Search code examples
escapingnestedantlrbnf

How to write the Tcl nested string rule in ANTLR?


A Tcl nested String can be something like this:

{abc {xyz foo {hello world}}}

The braces above are used to enclose the content of string, they are not part of the string(Similar to double quotes).

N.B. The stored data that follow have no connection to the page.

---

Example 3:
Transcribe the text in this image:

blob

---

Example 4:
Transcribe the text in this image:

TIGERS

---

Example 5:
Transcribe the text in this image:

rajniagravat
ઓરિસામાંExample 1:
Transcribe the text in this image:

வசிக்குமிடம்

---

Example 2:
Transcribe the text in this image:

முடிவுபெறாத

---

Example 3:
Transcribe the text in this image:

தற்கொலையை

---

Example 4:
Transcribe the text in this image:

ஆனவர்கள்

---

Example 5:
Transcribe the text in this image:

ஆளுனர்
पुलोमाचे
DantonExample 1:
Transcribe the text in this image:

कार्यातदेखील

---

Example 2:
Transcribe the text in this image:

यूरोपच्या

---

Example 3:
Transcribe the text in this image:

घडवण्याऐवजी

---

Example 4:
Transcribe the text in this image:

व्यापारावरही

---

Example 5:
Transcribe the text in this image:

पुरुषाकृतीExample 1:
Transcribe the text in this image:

And they can be escaped using "\{" and "\}" to change string "foo" to "foo{}":

{abc {xyz foo\{\} {hello world}}}

I have a working lexical rule for the one without the brace escaping:

NestedBraces
  :  '{' ( ~('{'|'}') | NestedBraces)* '}'
  ;

I am trying to find a way to add the escaping part while keeping the nested syntax, and haven't succeeded so far.


Solution

  • Try this:

    NestedBraces
     : '{' (~('{' | '}' | '\\') | '\\' ('{' | '}') | NestedBraces)* '}'
     ;
    

    In the inner loop, you match:

    ~('{' | '}' | '\\')   // anything other than a '{', '}' and '\'
    |                     // OR
    '\\' ('{' | '}')      // an escaped '{' or '}' 
    |                     // OR
    NestedBraces          // recursive call: '{' ... '}'
    

    And if you want to strip the un-escaped braces from the tokens in one go, do something like this:

    NestedBraces
     : Helper {setText($text.replaceAll("\\\\(.)|[{}]", "$1"));}
     ;
    
    fragment Helper
     : '{' (~('{' | '}' | '\\') | '\\' ('{' | '}') | Helper)* '}'
     ;
    

    which will create a token with inner text "abc xyz foo{ hello world" for the input "{abc {xyz foo\{ {hello world}}}". Note that you need a helper rule: you can't do the replacement and also the recursive call in one rule.